- [Excerpted passage]
# Elegant amenities, furniture, and campers are here!!!



## Bcat (Apr 20, 2018)

I for one am super excited! These are the cutest things added in a long time!!
I?ve got Tia?s items crafting right now. 
Hopefully i can get the fountain started later in the day! 

What at are you most excited about?


----------



## ESkill (Apr 20, 2018)

I'm so excited that Tia is here! These elegant items and amenities look great! I can't wait to start gathering elegant essence


----------



## That Marshal Fangirl (Apr 20, 2018)

The amenities are the cutest thing ever.  I'm also super excited about Whitney as she's one of my favorites.


----------



## iLoveYou (Apr 20, 2018)

I'm most excited for the new amenities ! They're all very nice & I can't wait to craft them all.

Still a bit disappointed that Diana wasn't added for the wave of elengant campers. Personally I think she would have fit very well in that category.


----------



## Flare (Apr 20, 2018)

I've got Tia and Julia's furniture done, now I just need to invite them to the campsite. I'm glad they didn't require anything insanely high or something.


----------



## Angel-Rae (Apr 20, 2018)

It’s frustrating having the day reset at 4pm because that means the new campers don’t turn up until the next cycle if I’m lucky which is at 7pm and I am sometimes busy for the evening so I don’t see them until the next day. I did see all of them by getting up early to catch the first lot 10 minutes before reset. I have to wait till I’ve finished crafting a couple of 24 hour items before I can craft the rest of Tia’s things, she’s adorable!


----------



## Gashlycrumb (Apr 20, 2018)

MUFFY'S HERE YESSS

Also that castle amenity /grabby hands


I'm hoping we get the rest of the rococo stuff too, and especially the recolored versions!


----------



## Becca617 (Apr 20, 2018)

- [Work instruction A]
In the forum thread about the elegant amenities update, at what hour does Angel-Rae say the day resets?
- [Work instruction B]
Using the forum thread about the elegant amenities update, say whether each statement agrees with it: (i) Flare has finished the furniture for Tia and Julia. (ii) iLoveYou is glad that Diana was included among the elegant campers. (iii) That Marshal Fangirl counts Whitney among her favorites.
- [Work instruction C]
Carry the forum thread about the elegant amenities update on from where it stops.

- [Provided material]

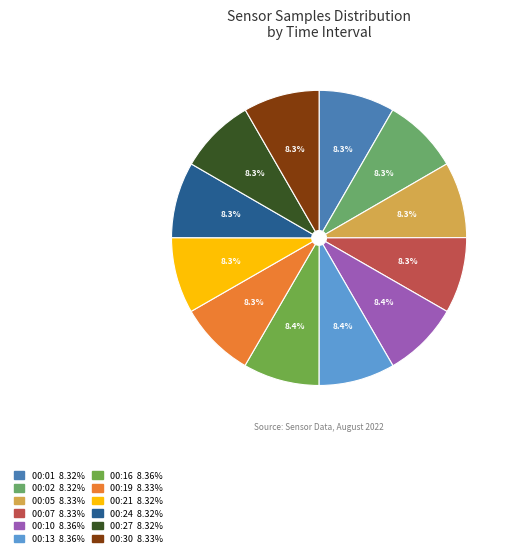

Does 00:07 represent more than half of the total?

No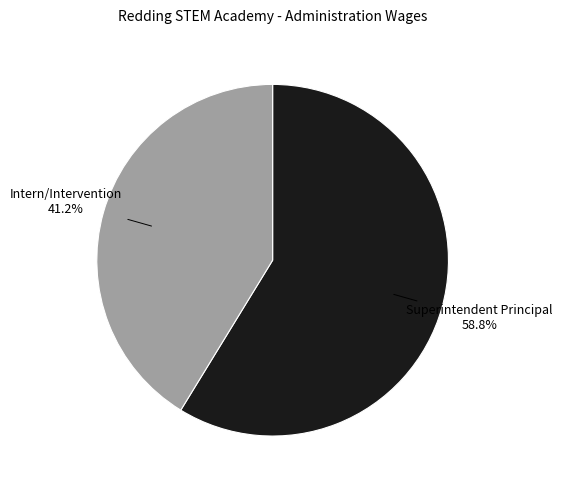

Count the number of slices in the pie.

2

- [Result A]
4pm

- [Result B]
(i) Yes: "I've got Tia and Julia's furniture done"
(ii) No: "Still a bit disappointed that Diana wasn't added for the wave of elengant campers."
(iii) Yes: "she's one of my favorites"

- [Result C]
I think this has to be my favorite essence and villagers to come to PC yet! I love all of the amenities and I wish I could have them all in my campsite at once. I'm in the process of crafting the furniture.


----------



## Roald_fan (Apr 21, 2018)

I love Julia! She is adorable.


----------



## Bucky42 (Apr 21, 2018)

I was really happy to see the new furniture & animals. I am working on getting it all crafted then I will be using it in my camper and or campsite.


----------



## Paperboy012305 (Apr 21, 2018)

I'm happy that the fountain (Which I love) you get to craft first.


----------



## Vizionari (Apr 22, 2018)

I'm a bit annoyed that I haven't got any of the new elegant villagers to show up yet :/


----------



## iLoveYou (Apr 22, 2018)

The Elegant essence ( campers, amenities & etc. ) is my favourite by far. *ω* I'm really impressed with it all.


----------



## TykiButterfree (Apr 23, 2018)

I am loving the new castle amenity, but how many elegant things do you have to make before it shows up? Right now I can only see a carriage grayed out. Is it after the carriage? 

I am also sad that Colton is asking for furniture that needs so much cotton. I tend to throw all my cotton at amenities and never have any for furniture. I may be wasting more club Nintendo coins soon.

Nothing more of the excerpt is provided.